Testing a REST API

  • how to model an API
  • testing ideas

Testing different from Technology and Tooling

  • at this point we have discussed technology and tooling
  • time to discuss testing

What would we test?

  • Risk
  • Coverage
  • Functionality and Outcomes

Coverage Driven Testing

REST APIs are a very 'pure' system.

  • Input -> Process -> Output
  • Request -> Process -> Response

Most of the variation comes from:

  • Input
  • Current System State

With a UI we have to worry about variation like:

  • which browser?
  • exactly how I interact e.g. time between click and release of mouse, did I hold a key at the same time? etc.

Coverage of What?

  • Verbs - have you used every verb with every end point?
  • Endpoints - have you tried them all?
  • Swagger - have you used the Swagger API document?
  • Documentation - have you read the docs?
  • Query Params - have you tried combinations?
  • formats (content and accept) - have you varied XML, JSON, Text and others?
  • State - Get when missing, Create when exists? etc.

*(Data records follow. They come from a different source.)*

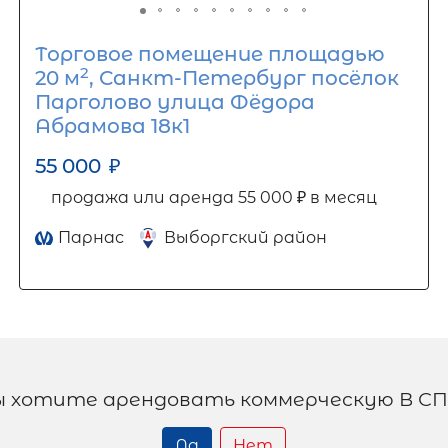
Торговое помещение площадью
2
20 м
, Санкт-Петербург посёлок
Парголово улица Фёдора
Абрамова 18к1
55 000
₽
продажа или аренда 55 000 ₽ в месяц
Парнас
Выборгский район
ы хотите арендовать коммерческую В СП
Да
Нет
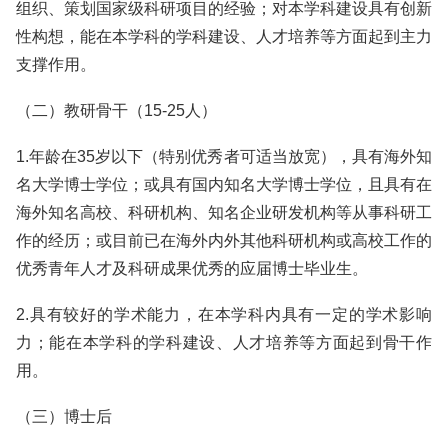
组织、策划国家级科研项目的经验；对本学科建设具有创新
性构想，能在本学科的学科建设、人才培养等方面起到主力
支撑作用。
（二）教研骨干（15-25人）
1.年龄在35岁以下（特别优秀者可适当放宽），具有海外知
名大学博士学位；或具有国内知名大学博士学位，且具有在
海外知名高校、科研机构、知名企业研发机构等从事科研工
作的经历；或目前已在海外内外其他科研机构或高校工作的
优秀青年人才及科研成果优秀的应届博士毕业生。
2.具有较好的学术能力，在本学科内具有一定的学术影响
力；能在本学科的学科建设、人才培养等方面起到骨干作
用。
（三）博士后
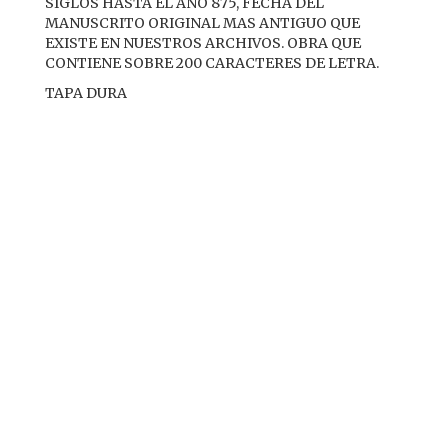
SIGLOS HASTA EL AÑO 875, FECHA DEL
MANUSCRITO ORIGINAL MAS ANTIGUO QUE
EXISTE EN NUESTROS ARCHIVOS. OBRA QUE
CONTIENE SOBRE 200 CARACTERES DE LETRA.
TAPA DURA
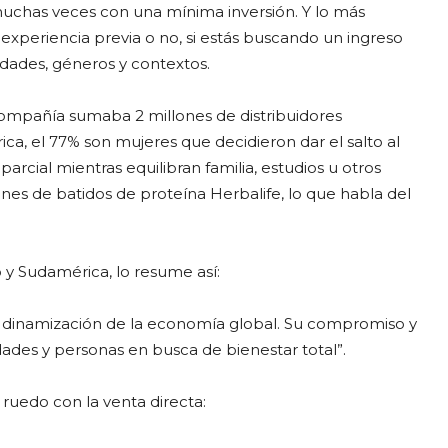
muchas veces con una mínima inversión. Y lo más
 experiencia previa o no, si estás buscando un ingreso
edades, géneros y contextos.
compañía sumaba 2 millones de distribuidores
ca, el 77% son mujeres que decidieron dar el salto al
cial mientras equilibran familia, estudios u otros
es de batidos de proteína Herbalife, lo que habla del
 y Sudamérica, lo resume así:
 dinamización de la economía global. Su compromiso y
des y personas en busca de bienestar total”.
ruedo con la venta directa:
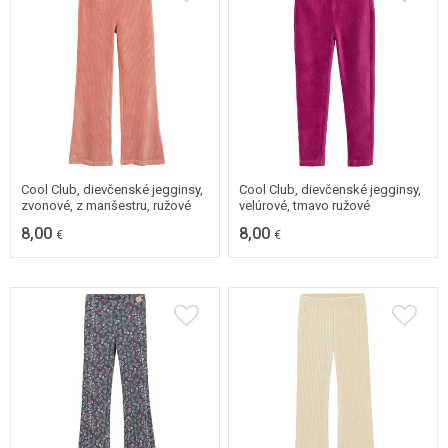
98
104
98
Cool Club, dievčenské jegginsy,
Cool Club, dievčenské jegginsy,
zvonové, z manšestru, ružové
velúrové, tmavo ružové
8,00
8,00
€
€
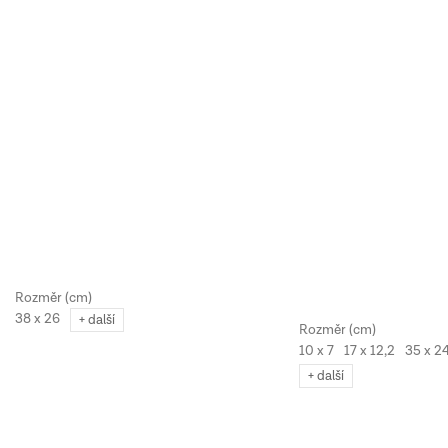
38 x 26
+ další
10 x 7
17 x 12,2
35 x 2
+ další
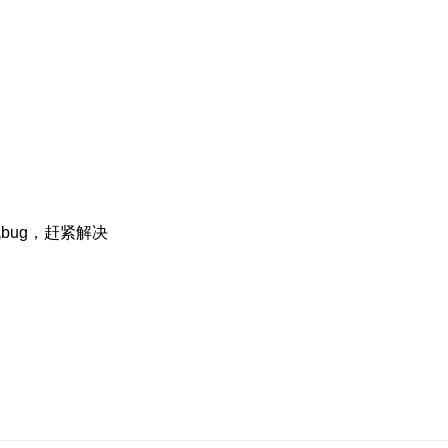
机bug，赶紧解决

What are the architecture risks?

  • Client -> Web Server -> App Server -> App
  • Do we understand the architecture?

What are the capacity risks?

  • Performance?
  • Load Testing?

What are the security risks?

  • Authentication
  • Authorisation
  • Injection
  • What headers are accepted? X-HTTP-Method-Override?

Data Risks

  • minimum data in requests - missing fields, headers
  • not enough data in requests
  • wrong format data: json, xml, length, null, empty
  • malformed data
  • consistency? query params across requests?
  • are defaults correct?
  • duplicate data in payloads?
  • headers: missing, malformed, too many, duplicate

Document your testing

  • How can you document your testing?
  • Mindmaps?
  • Text files
  • Record all requests through an HTTP Proxy and store as a HAR file

Other Risks or Common Issues?

Exercise: Think through testing

  • Read the requirements
  • Create some test ideas
  • Look at the existing testing conducted
  • Any ideas from that?
  • Test
  • Document and Track your Testing in a lightweight fashion
  • Try different tools
  • Run all your requests and responses through a Proxy and review the results - you might be surprised to see differences that your REST Client Tool did not reveal.